The Kansas City MSA (metropolitan statistical area, which includes counties in Kansas as well as Missouri) grew by just under 200,000 persons, a 10.9% growth rate over the decade ending April 1, 2010. In contrast, the St. Louis MSA (which includes counties in Illinois) added only 114,000 persons for a 4.2% growth rate. St. Louis is still about 50% larger than Kansas City (roughly 2.7 million vs. 1.8) but, as with the nation, things are grower faster out west than they are back east.
One of the key components of the population growth in the Kansas City area was the influx of hispanics. In 2000 only 5.1% of the Kansas City population was hispanic; this portion more than doubled by 2010 when it rose to just under 11%. More than a thrid (36.4%) of the population growth in the KC metro area was accounted for by the increase in hispanics. On the other side of the state it was a different story in St. Louis. While the portion of the population that was hispanic did increase slightly, from 1.5% in 2000 to 2.6% in 2010, in the St. Louis metro area, this was an increase of only about 31,600 hispanic persons which was about 27% of the overall net increase of 114,200 people.
Here are the basic figures, in a report we generated using our Uexplore/Dexter software.
If reports are hard to read, try maximizing the browser window and/or using your browser's Zoom function (
ctrl-+) to increase the image size.
And here is the breakdown by the counties comprising the metro areas:
- In Kansas City there is a "growth gap" between the Missouri and Kansas portions of the MSA. The Kansas side grew by over 14% while the Missouri side posted only an 8.5% increase.
- In St. Louis, the Illinois portion grew only slightly faster (percentage-wise) than the Missouri portion: 4.8% vs. 4.1%
- Both metro areas featured single counties that were growth super stars. In Kansas City it was Johnson County, KS with a remarkable increase of over 93,000 as it grew to be the largest county in the state of Kansas with over 450,000 population. In St. Louis it was St. Charles County, which continued a multi-decade growth pattern by adding over 76,000 peope, a 27% increase. It was responsible for 2/3 of the net increase for the entire St. Louis metropolitan area. Lincoln and Warren counties experienced even larger percentage increases (35 and 32.6%) but these were based on relatively small base populations.
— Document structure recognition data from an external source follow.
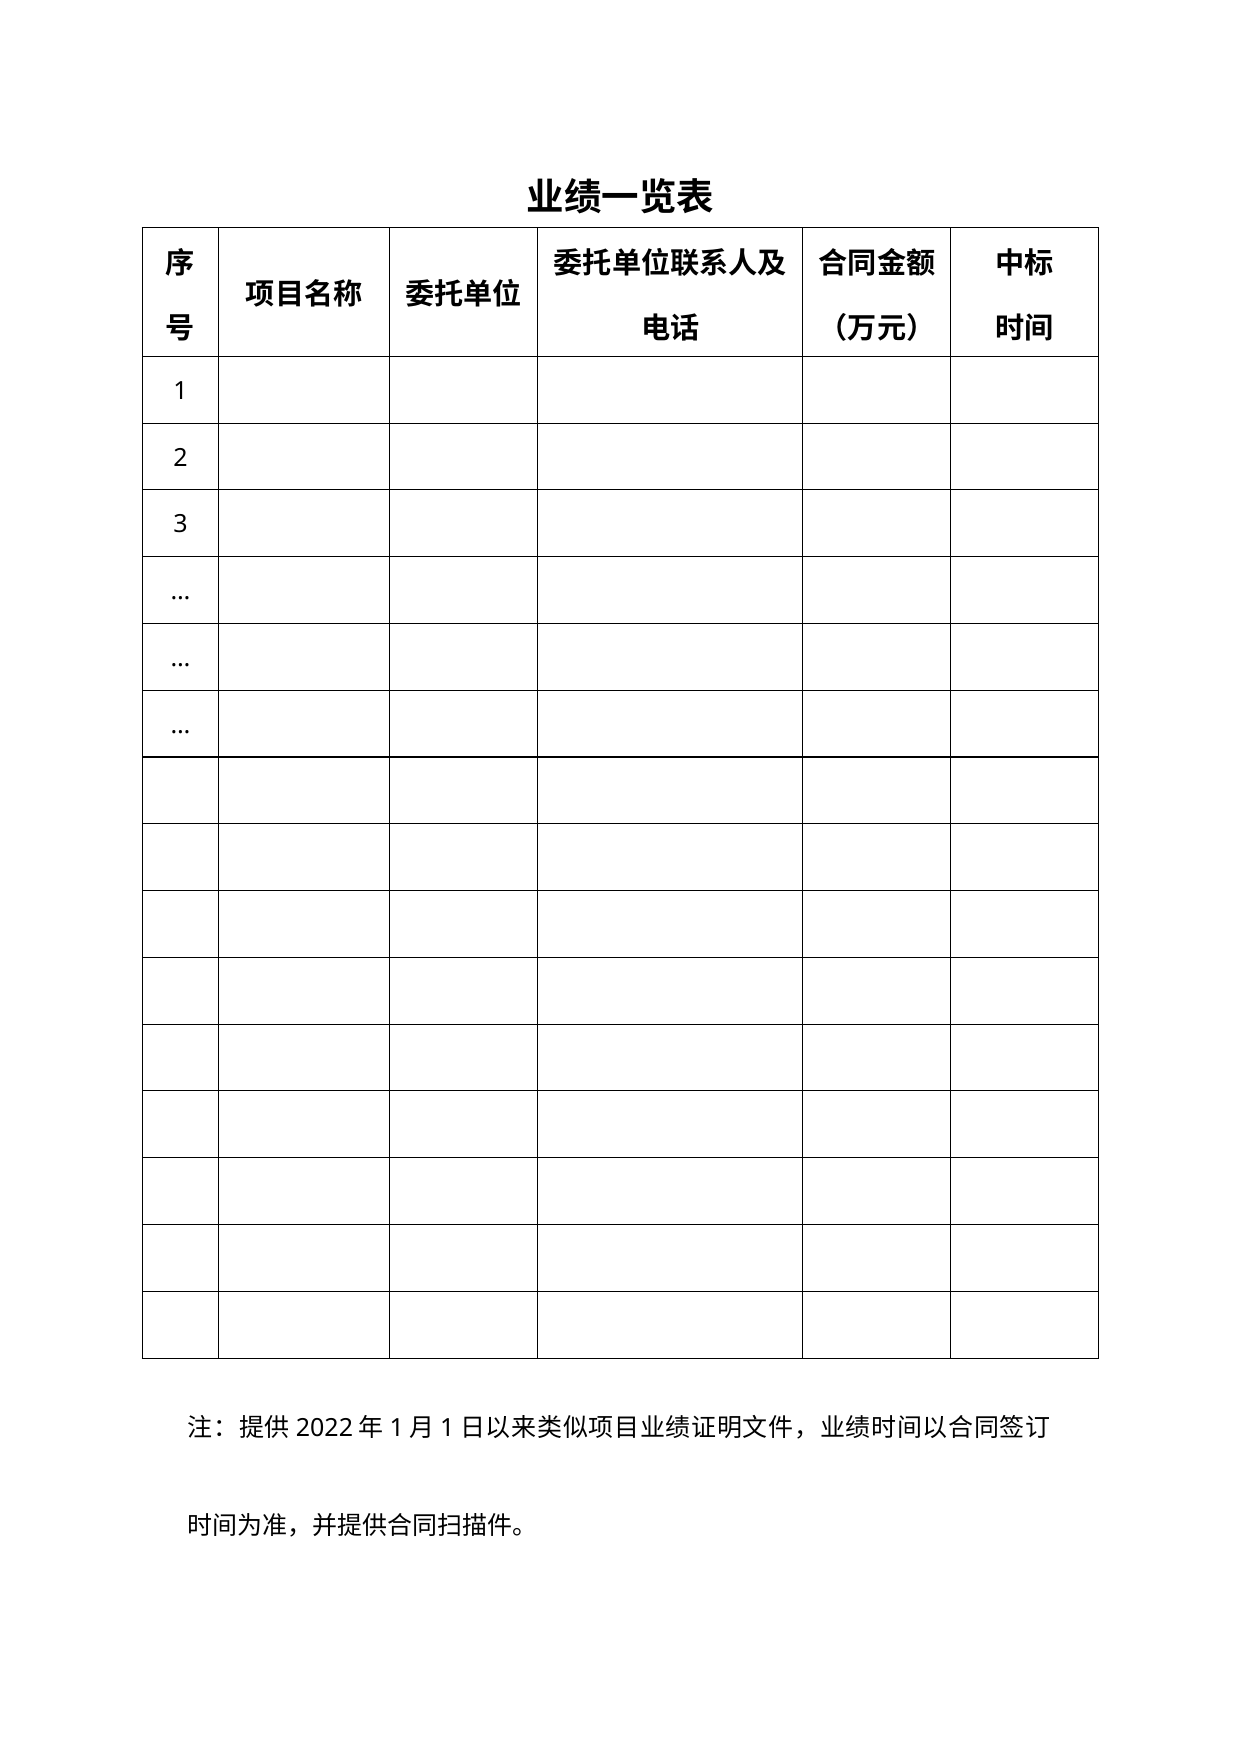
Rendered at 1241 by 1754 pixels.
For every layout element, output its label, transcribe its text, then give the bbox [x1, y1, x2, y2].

table_cell [219, 691, 389, 756]
table_cell … [143, 557, 218, 623]
table_cell [538, 1292, 802, 1358]
table_cell [951, 891, 1098, 957]
table_cell [803, 1292, 950, 1358]
table_cell [803, 691, 950, 756]
table_cell [538, 557, 802, 623]
table_cell [390, 824, 537, 890]
table_cell [803, 1091, 950, 1157]
table_cell [538, 891, 802, 957]
table_cell [538, 1091, 802, 1157]
table_cell [803, 1225, 950, 1291]
table_cell 1 [143, 357, 218, 422]
text 注：提供2022年1月1日以来类似项目业绩证明文件，业绩时间以合同签订时间为准，并提供合同扫描件。 [187, 1393, 1053, 1556]
table_cell [538, 758, 802, 823]
table_cell [143, 958, 218, 1023]
table_cell [803, 824, 950, 890]
table_cell [390, 1225, 537, 1291]
table_cell [803, 490, 950, 556]
table_cell [390, 1025, 537, 1090]
table_cell [390, 1091, 537, 1157]
table_cell [219, 557, 389, 623]
table_cell [538, 824, 802, 890]
table_cell [219, 490, 389, 556]
table_cell [390, 1158, 537, 1224]
table_cell [951, 1025, 1098, 1090]
table_cell [390, 490, 537, 556]
table_cell [951, 691, 1098, 756]
table_cell [951, 1225, 1098, 1291]
table_cell [143, 1025, 218, 1090]
table_cell [951, 958, 1098, 1023]
table_cell … [143, 624, 218, 689]
table_cell [803, 557, 950, 623]
table_cell [390, 1292, 537, 1358]
table_cell [803, 958, 950, 1023]
table_cell [219, 1292, 389, 1358]
table_cell [951, 357, 1098, 422]
table_header 中标 时间 [951, 228, 1098, 356]
table_cell [390, 557, 537, 623]
table_cell [538, 490, 802, 556]
table_cell [538, 1025, 802, 1090]
table_cell [803, 758, 950, 823]
table_header 委托单位 [390, 228, 537, 356]
table_cell [803, 624, 950, 689]
table_cell [219, 424, 389, 489]
table_cell [951, 490, 1098, 556]
table_cell [951, 1091, 1098, 1157]
table_cell [803, 424, 950, 489]
table_cell [538, 424, 802, 489]
table_cell [219, 1225, 389, 1291]
table_cell [219, 357, 389, 422]
table_cell [143, 1225, 218, 1291]
table_cell [219, 891, 389, 957]
table_cell [143, 758, 218, 823]
table_header 序号 [143, 228, 218, 356]
table_cell [390, 758, 537, 823]
table_cell [803, 1158, 950, 1224]
table_cell [951, 557, 1098, 623]
table_cell 3 [143, 490, 218, 556]
table_cell [951, 824, 1098, 890]
table_cell [390, 357, 537, 422]
table_cell [390, 891, 537, 957]
table_cell 2 [143, 424, 218, 489]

Their combined increases were just under 22,000.
- Only one county in the Kansas City area experienced a population decline over the decade; that was Wyandotte Coumty, KS with a loss of only 377 out of a base population of almost 158,000. In St. Louis there were three counties that experienced population loss. By far the biggest loser was the City of St. Louis, which lost almost 29,000 persons, or 8.3% of its 2000 population. The city's figure was something of a shock to local officials who had been successfully challenging the Census Bureau's official estimates throughout the latter part of the decade. The census count fell over 37,000 short of a projected 4-1-2010 estimate based on the latest 2009 estimate for the city.
St. Louis County fell below the million-population mark with a loss of over 17,000, or 1.7%. And Macoupin County, IL also posted a small loss of 1,254 persons, or 2.6%.
Comparing the Cities
We have been focusing on trends at the metro area and county levels here. But many people may be more interested in trends for the two central cities of these areas. Kansas City, Missouri the city grew by a modest 18,175 persons or 4.1% over the decade. We have already seen the figures for St. Louis City, since as an independent city it doubles as a county. It lost almost 29,000 residents, just over 8% during the decade. Of course, comparing these two city entities is a bit like comparing Rhode Island to Pennsylvania. Kansas City is a sprawling city of over 315 square miles occupying major portions of Jackson, Platte and Clay counties and a tiny portion of Cass. Anyone who has taken the drive up I-435 to the Kansas City airport knows that much of the land inside the city limits is still open country, ready for (or already under) development. St. Louis City is just the opposite. It is a small (62 square miles, about a fifth the size of KC) landlocked city, with very little open space suitable for development. It has a population density of 5,264 persons per square mile of land, compared with Kansas City's 1,388 figure.
Accessing The Data Via Uexplore/Dexter
If you would be interested in seeing how we accessed the CBSA and county-level data used in this article from our data archive you can navigate to the pl942010 data directory and then click on the Queries subdirectory entry (4th line in file section). There are two two relevant pre-defined queries:
- cbsatrends_kcstl.htm extracts the data at the metro-area and metro-area-within-state levels.
- cbsatrends_kcstlcounties.htm extracts the data at the county level for the two metro areas.
All you need to do once you follow the link to these queries is click on an
Extract Databutton in order to rerun the query, exactly as pre-coded. You also have the option of modifying the query if you wish, which requires that you know something about how to use the Dexter query form to to tell the Dexter application just what data you want. See the links to the Dexter Quick Start Guide and to the online help if Dexter is new to you.
Of course you are by no means limited to using predefined queries to access the pl94 data for 2010. You can also select any of the datasets in the pl942010 data directory (or one of its subdirectories) and do your own extract from scratch using Dexter.